Gingivitis is the early stage of periodontal disease that affects only the gum tissue. Gingiva, commonly referred to as gums, is the soft pink tissue at the floor of the oral cavity (mouth), which covers the roots of the teeth. Gingivitis may result from plaque (a sticky substance made up of bacteria) buildup on teeth and may lead to red, swollen gums that are prone to bleeding while brushing and flossing. Injury or trauma to the gums, due to improper brushing techniques and certain medical conditions, may increase your risk of developing gingivitis. Gingivitis is reversible at this stage; however, if left untreated it may progress to a more severe form of gum disease called periodontitis.

Periodontitis

Periodontitis occurs from a progression of untreated gingivitis, affecting the tissues supporting the teeth, and resulting in the loss of bone and teeth. The periodontium refers to the tissue that surrounds and supports the root of the teeth. Periodontitis usually develops as a result of poor oral hygiene. Complications associated with periodontitis include the risk of heart attack or stroke, low birth weight babies, poorly controlled diabetes, and other serious health problems.
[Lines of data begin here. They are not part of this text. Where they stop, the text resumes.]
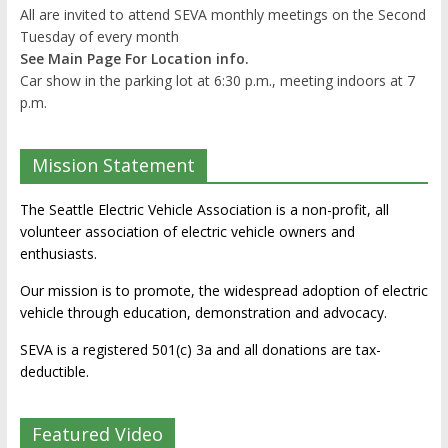
All are invited to attend SEVA monthly meetings on the Second
Tuesday of every month
See Main Page For Location info.
Car show in the parking lot at 6:30 p.m., meeting indoors at 7
p.m.
Mission Statement
The Seattle Electric Vehicle Association is a non-profit, all
volunteer association of electric vehicle owners and
enthusiasts.
Our mission is to promote, the widespread adoption of electric
vehicle through education, demonstration and advocacy.
SEVA is a registered 501(c) 3a and all donations are tax-
deductible.
Featured Video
Regular brushing, flossing and dental checkups can greatly reduce your chances of developing periodontitis.

When to See a Periodontist

A periodontist is a dentist who specialises in the diagnosis and management of gum diseases. A periodontist also performs dental implants and a wide range of cosmetic dental procedures.

The following are warning signs of periodontal disease:

  • Swollen, tender and red gums
  • Bleeding gums when brushing or flossing
  • Receding gum line that may uncover from the base of the teeth
  • Bad breath
  • Pus between your teeth and gums
  • Change in bite pattern
  • Loosening of the teeth

Change in the fit of Partial Dentures

If you experience any of the warning signs, mentioned above, consult your dentist right away. Your dentist will perform a thorough dental examination to check for signs of periodontal disease. As periodontal disease is associated with other serious health conditions, evaluation by a trained specialist is necessary. Hence, if signs of periodontal disease are identified, your dentist may refer you to a periodontist for further evaluation and treatment. The periodontist will review your complete medical and dental history, and use a dental probe to check the health of your gums. Dental X-rays may also be used to evaluate the bone surrounding the roots of the teeth.

The earlier you seek dental treatment, the greater the possibility of reducing or preventing complications associated with gum disease.

Pocket Irrigation

Periodontal disease is a dental condition associated with inflamed and receding gums and loss of teeth. Pocket irrigation or oral irrigation is an effective procedure to clean plaque from between teeth (interdental) and inside the deep gum pockets (subgingival). This procedure helps in preventing bacterial colonisation in these regions of the oral cavity.